■ ACTIVITY
Using the records below, quote only the span that opens with the line containing "right eye: (387, 138)" and closes with the line containing "right front paw: (437, 518)", exactly and inclusively.

[Extracted data entries]
◆ ◆ ◆ ◆
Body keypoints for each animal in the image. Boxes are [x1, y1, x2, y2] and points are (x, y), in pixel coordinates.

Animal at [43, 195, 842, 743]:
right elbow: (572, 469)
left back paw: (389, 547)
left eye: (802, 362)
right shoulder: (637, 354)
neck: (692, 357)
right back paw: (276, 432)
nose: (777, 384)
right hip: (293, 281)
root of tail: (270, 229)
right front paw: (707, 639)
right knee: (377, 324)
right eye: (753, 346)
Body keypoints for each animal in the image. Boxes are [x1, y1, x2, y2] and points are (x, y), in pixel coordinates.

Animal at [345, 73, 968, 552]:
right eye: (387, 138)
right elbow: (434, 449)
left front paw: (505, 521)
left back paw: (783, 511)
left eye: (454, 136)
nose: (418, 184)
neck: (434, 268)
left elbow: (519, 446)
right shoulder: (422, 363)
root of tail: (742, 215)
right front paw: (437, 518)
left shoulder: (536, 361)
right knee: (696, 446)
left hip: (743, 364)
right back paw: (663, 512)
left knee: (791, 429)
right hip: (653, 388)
◆ ◆ ◆ ◆
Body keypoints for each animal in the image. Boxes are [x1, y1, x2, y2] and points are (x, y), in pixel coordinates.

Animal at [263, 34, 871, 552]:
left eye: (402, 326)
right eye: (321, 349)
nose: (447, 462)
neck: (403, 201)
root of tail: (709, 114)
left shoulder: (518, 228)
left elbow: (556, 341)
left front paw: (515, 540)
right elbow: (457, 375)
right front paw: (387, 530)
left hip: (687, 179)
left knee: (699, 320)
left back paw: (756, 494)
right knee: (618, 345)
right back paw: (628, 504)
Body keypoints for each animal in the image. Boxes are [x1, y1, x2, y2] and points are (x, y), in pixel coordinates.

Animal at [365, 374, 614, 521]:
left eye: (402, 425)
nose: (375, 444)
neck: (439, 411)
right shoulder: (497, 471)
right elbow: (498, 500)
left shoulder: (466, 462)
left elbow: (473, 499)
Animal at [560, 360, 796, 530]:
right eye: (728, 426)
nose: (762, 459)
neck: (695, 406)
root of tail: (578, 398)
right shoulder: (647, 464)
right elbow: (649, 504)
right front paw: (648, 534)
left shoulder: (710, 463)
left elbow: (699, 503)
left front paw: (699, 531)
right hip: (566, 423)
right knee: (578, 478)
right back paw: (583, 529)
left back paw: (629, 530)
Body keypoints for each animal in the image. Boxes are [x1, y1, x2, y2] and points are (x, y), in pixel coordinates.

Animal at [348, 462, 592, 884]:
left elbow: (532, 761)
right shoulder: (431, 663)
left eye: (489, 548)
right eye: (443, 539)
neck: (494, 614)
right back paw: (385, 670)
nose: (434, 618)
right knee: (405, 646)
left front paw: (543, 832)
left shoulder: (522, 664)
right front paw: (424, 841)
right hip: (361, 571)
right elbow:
◆ ◆ ◆ ◆
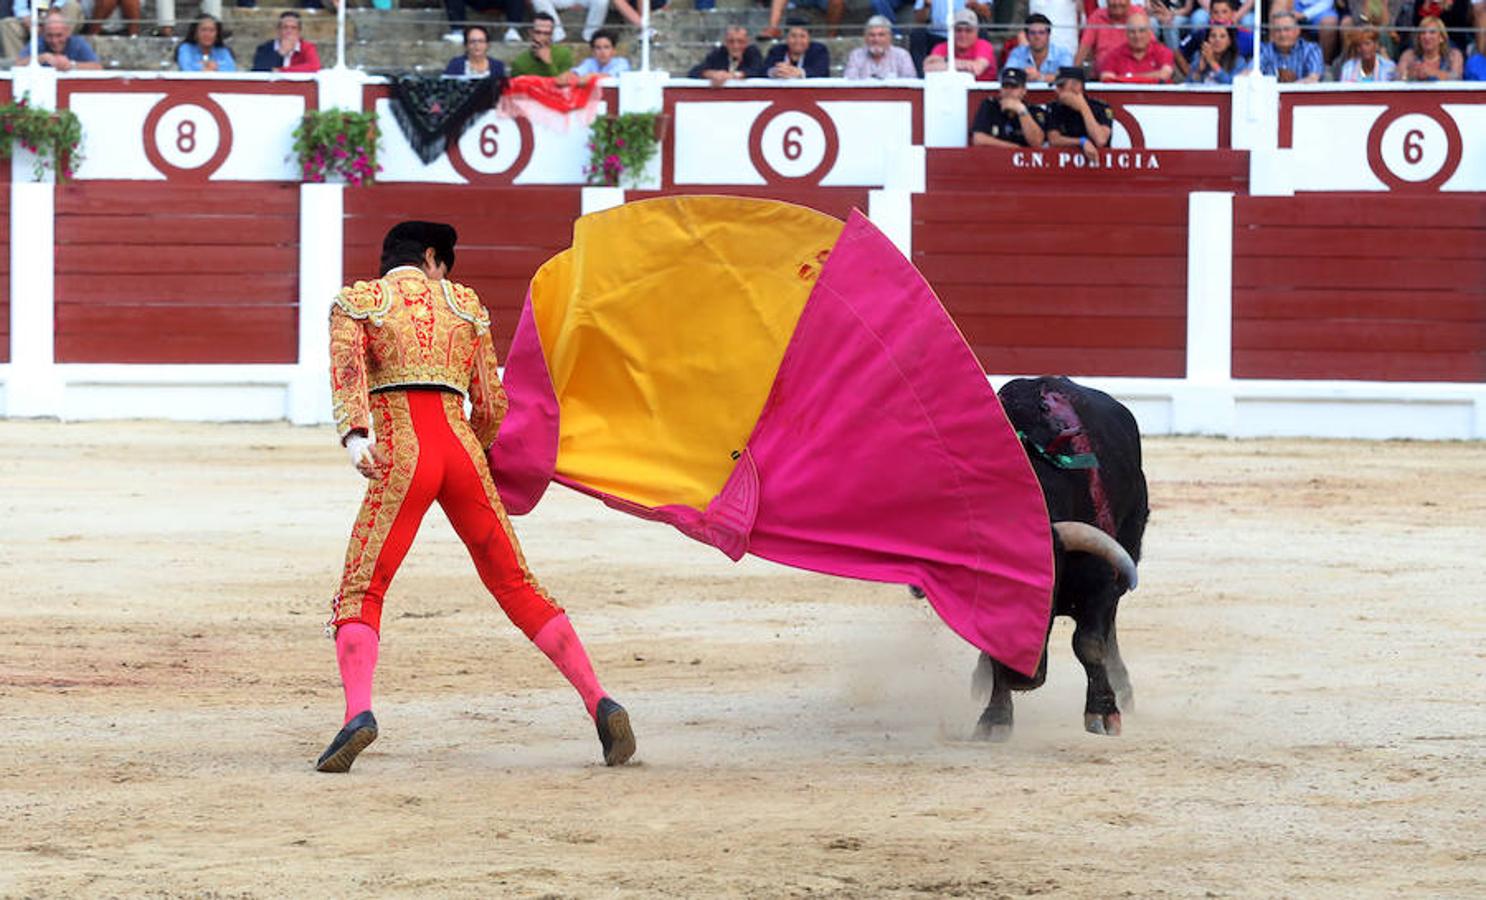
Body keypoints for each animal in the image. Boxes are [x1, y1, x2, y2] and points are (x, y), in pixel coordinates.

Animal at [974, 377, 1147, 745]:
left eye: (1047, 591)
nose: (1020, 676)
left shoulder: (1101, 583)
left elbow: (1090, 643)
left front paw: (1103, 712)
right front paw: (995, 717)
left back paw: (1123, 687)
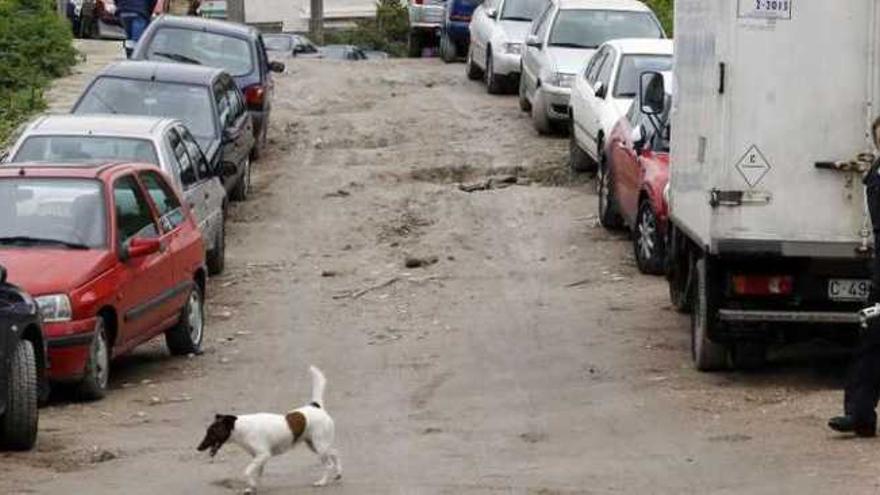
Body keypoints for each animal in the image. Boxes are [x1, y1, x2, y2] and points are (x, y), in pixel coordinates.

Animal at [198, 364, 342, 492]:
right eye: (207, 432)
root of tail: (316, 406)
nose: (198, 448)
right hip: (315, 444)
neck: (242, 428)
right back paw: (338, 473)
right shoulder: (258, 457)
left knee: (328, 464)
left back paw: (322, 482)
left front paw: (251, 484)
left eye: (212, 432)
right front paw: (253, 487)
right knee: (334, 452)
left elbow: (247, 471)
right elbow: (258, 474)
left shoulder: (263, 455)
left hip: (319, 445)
◆ ◆ ◆ ◆
■ EXPECTED OUTPUT
right eye: (387, 138)
right elbow: (434, 449)
left front paw: (505, 521)
left back paw: (783, 511)
left eye: (454, 136)
nose: (418, 184)
neck: (434, 268)
left elbow: (519, 446)
right shoulder: (422, 363)
root of tail: (742, 215)
right front paw: (437, 518)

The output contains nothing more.